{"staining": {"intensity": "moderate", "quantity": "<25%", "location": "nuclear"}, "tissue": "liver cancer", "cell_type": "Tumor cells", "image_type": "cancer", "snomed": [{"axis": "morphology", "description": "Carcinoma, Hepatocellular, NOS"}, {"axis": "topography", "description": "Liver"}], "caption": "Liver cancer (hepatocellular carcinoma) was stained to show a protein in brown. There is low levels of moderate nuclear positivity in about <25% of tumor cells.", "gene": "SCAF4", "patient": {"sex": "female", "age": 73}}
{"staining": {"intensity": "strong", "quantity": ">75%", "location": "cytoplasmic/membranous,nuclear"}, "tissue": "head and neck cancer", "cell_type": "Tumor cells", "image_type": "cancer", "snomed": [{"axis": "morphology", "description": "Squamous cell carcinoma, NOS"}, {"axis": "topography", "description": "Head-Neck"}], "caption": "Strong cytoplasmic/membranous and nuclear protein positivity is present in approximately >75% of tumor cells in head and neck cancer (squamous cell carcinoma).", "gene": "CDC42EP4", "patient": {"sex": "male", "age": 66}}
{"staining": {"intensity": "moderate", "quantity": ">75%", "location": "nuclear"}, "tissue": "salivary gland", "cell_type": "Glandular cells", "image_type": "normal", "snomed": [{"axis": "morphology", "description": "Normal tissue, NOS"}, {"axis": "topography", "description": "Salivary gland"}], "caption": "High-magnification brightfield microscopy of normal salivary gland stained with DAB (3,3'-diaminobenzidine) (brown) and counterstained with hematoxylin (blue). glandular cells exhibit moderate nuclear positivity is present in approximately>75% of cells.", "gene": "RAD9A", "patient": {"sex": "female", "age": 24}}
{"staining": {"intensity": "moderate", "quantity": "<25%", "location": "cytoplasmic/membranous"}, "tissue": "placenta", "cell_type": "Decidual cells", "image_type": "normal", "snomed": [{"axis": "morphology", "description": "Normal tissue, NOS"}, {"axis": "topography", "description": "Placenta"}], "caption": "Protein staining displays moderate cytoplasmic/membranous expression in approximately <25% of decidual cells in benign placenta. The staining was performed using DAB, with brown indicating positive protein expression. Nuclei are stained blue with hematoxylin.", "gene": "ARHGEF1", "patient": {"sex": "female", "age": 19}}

···

[Work order] The whole listing should be restated word for word.

[Answer box]
{"staining": {"intensity": "moderate", "quantity": "<25%", "location": "nuclear"}, "tissue": "liver cancer", "cell_type": "Tumor cells", "image_type": "cancer", "snomed": [{"axis": "morphology", "description": "Carcinoma, Hepatocellular, NOS"}, {"axis": "topography", "description": "Liver"}], "caption": "Liver cancer (hepatocellular carcinoma) was stained to show a protein in brown. There is low levels of moderate nuclear positivity in about <25% of tumor cells.", "gene": "SCAF4", "patient": {"sex": "female", "age": 73}}
{"staining": {"intensity": "strong", "quantity": ">75%", "location": "cytoplasmic/membranous,nuclear"}, "tissue": "head and neck cancer", "cell_type": "Tumor cells", "image_type": "cancer", "snomed": [{"axis": "morphology", "description": "Squamous cell carcinoma, NOS"}, {"axis": "topography", "description": "Head-Neck"}], "caption": "Strong cytoplasmic/membranous and nuclear protein positivity is present in approximately >75% of tumor cells in head and neck cancer (squamous cell carcinoma).", "gene": "CDC42EP4", "patient": {"sex": "male", "age": 66}}
{"staining": {"intensity": "moderate", "quantity": ">75%", "location": "nuclear"}, "tissue": "salivary gland", "cell_type": "Glandular cells", "image_type": "normal", "snomed": [{"axis": "morphology", "description": "Normal tissue, NOS"}, {"axis": "topography", "description": "Salivary gland"}], "caption": "High-magnification brightfield microscopy of normal salivary gland stained with DAB (3,3'-diaminobenzidine) (brown) and counterstained with hematoxylin (blue). glandular cells exhibit moderate nuclear positivity is present in approximately>75% of cells.", "gene": "RAD9A", "patient": {"sex": "female", "age": 24}}
{"staining": {"intensity": "moderate", "quantity": "<25%", "location": "cytoplasmic/membranous"}, "tissue": "placenta", "cell_type": "Decidual cells", "image_type": "normal", "snomed": [{"axis": "morphology", "description": "Normal tissue, NOS"}, {"axis": "topography", "description": "Placenta"}], "caption": "Protein staining displays moderate cytoplasmic/membranous expression in approximately <25% of decidual cells in benign placenta. The staining was performed using DAB, with brown indicating positive protein expression. Nuclei are stained blue with hematoxylin.", "gene": "ARHGEF1", "patient": {"sex": "female", "age": 19}}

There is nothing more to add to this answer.